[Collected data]
--------------------

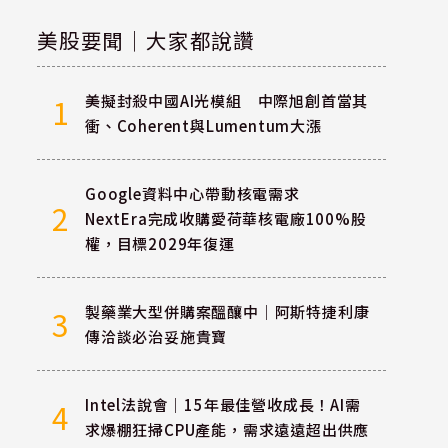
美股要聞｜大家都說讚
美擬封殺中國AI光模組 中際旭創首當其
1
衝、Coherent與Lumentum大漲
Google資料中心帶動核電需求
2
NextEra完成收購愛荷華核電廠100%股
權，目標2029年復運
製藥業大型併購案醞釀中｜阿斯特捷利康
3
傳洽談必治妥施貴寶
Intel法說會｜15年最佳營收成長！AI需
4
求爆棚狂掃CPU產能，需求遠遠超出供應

--------------------

**Task objective:** Go through the entries and retype each one exactly, skipping any image.

**Result for this exercise:**
美股要聞｜大家都說讚
美擬封殺中國AI光模組 中際旭創首當其
1
衝、Coherent與Lumentum大漲
Google資料中心帶動核電需求
2
NextEra完成收購愛荷華核電廠100%股
權，目標2029年復運
製藥業大型併購案醞釀中｜阿斯特捷利康
3
傳洽談必治妥施貴寶
Intel法說會｜15年最佳營收成長！AI需
4
求爆棚狂掃CPU產能，需求遠遠超出供應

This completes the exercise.